Intervention de Delphine Bataille

Réunion du 10 juin 2014 à 14h45
Débat : « quel avenir pour les colonies de vacances ? »

Photo de Delphine BatailleDelphine Bataille :

Monsieur le président, madame la ministre, chers collègues, chacun d’entre nous l’a dit, les colonies de vacances connaissent depuis désormais une vingtaine d’années une baisse continue de leur fréquentation. Ce phénomène n’est donc pas nouveau, mais ce qui inquiète aujourd’hui, ce sont les menaces qui pèsent sur leur avenir et la pérennité du modèle qu’elles incarnent. Les avantages de ces séjours collectifs ne sont pourtant plus à démontrer. Ils permettent l’émancipation des enfants et favorisent leur sociabilisation, car ces vacances de groupe les aident à se construire aux côtés des autres enfants et à appréhender aussi un milieu inconnu loin de la sphère familiale. Ces séjours participent en outre à la réussite et à l’épanouissement des enfants, parallèlement à l’apprentissage de la vie en collectivité et du respect des valeurs que porte l’intérêt général.

Les colonies de vacances ont également permis, pendant de nombreuses années, une mixité sociale et culturelle enrichissante qui a contribué à renforcer les valeurs de la République. En 130 ans, ces colonies ont accueilli l’équivalent de la population actuelle de la France. Il est d’autant plus important de s’interroger – et je remercie mes collègues du groupe CRC de nous donner l’occasion de débattre de ce sujet – sur les raisons d’une telle désaffection que, dans le même temps, ce sont, chaque année en France, plus de trois millions d’enfants qui n’ont pas la chance de partir en vacances. Il faut certainement chercher des réponses dans les nombreuses mutations qu’a connues au fil des décennies cette institution qui nous est venue de Suisse à la fin du XIXe siècle, à partir d’initiatives confessionnelles – l’historique a été rappelé – relayées ensuite par les syndicats, mutualités, coopératives ouvrières, associations sportives ou encore par des comités créés à cet effet.

Items répertoriés:
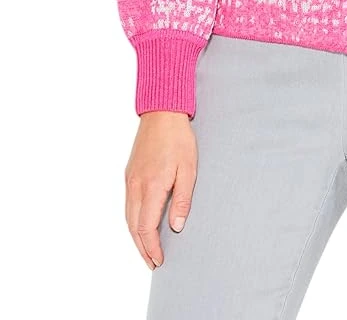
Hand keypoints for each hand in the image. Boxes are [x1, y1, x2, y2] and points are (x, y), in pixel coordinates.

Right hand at [124, 111, 197, 268]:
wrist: (162, 113)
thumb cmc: (178, 139)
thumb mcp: (189, 169)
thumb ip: (182, 200)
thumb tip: (176, 227)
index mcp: (152, 186)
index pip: (146, 227)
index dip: (152, 247)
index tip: (159, 260)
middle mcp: (136, 186)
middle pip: (133, 227)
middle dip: (142, 248)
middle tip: (152, 262)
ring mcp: (130, 180)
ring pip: (128, 217)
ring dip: (136, 237)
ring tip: (147, 250)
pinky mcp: (129, 174)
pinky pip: (128, 205)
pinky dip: (132, 221)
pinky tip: (141, 225)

Questions d'étude:
1) Pouvez-vous recopier le passage du texte sur les colonies de vacances qui va de « Monsieur le président, madame » jusqu'à « porte l’intérêt général. » inclus ?
2) Pourriez-vous poursuivre le texte sur les colonies de vacances à partir de l'endroit où il s'arrête ?
Les items n'interviennent en rien dans ce travail.

Résultats de l'exercice:
1)
Monsieur le président, madame la ministre, chers collègues, chacun d’entre nous l’a dit, les colonies de vacances connaissent depuis désormais une vingtaine d’années une baisse continue de leur fréquentation. Ce phénomène n’est donc pas nouveau, mais ce qui inquiète aujourd’hui, ce sont les menaces qui pèsent sur leur avenir et la pérennité du modèle qu’elles incarnent. Les avantages de ces séjours collectifs ne sont pourtant plus à démontrer. Ils permettent l’émancipation des enfants et favorisent leur sociabilisation, car ces vacances de groupe les aident à se construire aux côtés des autres enfants et à appréhender aussi un milieu inconnu loin de la sphère familiale. Ces séjours participent en outre à la réussite et à l’épanouissement des enfants, parallèlement à l’apprentissage de la vie en collectivité et du respect des valeurs que porte l’intérêt général.

2)
Les colonies de vacances ont tout de suite été des réussites et ont démontré leur efficacité, notamment à travers des actions d’éducation à la santé, face à des fléaux comme la tuberculose. Elles ont par la suite essaimé rapidement en France, développant les questions d’hygiène et d’alimentation.

Les collectivités locales, puis l’État sont alors intervenus pour aider au financement et au soutien d’une politique de départ en colo d’été du plus grand nombre et pour mieux encadrer ces initiatives. Les colonies de vacances font désormais partie de notre mémoire collective pour avoir permis à plusieurs générations de découvrir les joies de la campagne, de la mer ou de la montagne.

Les centres de loisirs collectifs ont, tour à tour, été placés sous la tutelle du ministère de la justice, puis, après la Libération, sous celle du ministère de l’éducation nationale, avant d’être repris, depuis 1958, par le ministère des sports. À chaque fois, ces changements de périmètres qui correspondaient finalement aux mutations de la société ont aussi été facteurs d’évolutions profondes du rôle et des missions des colonies de vacances.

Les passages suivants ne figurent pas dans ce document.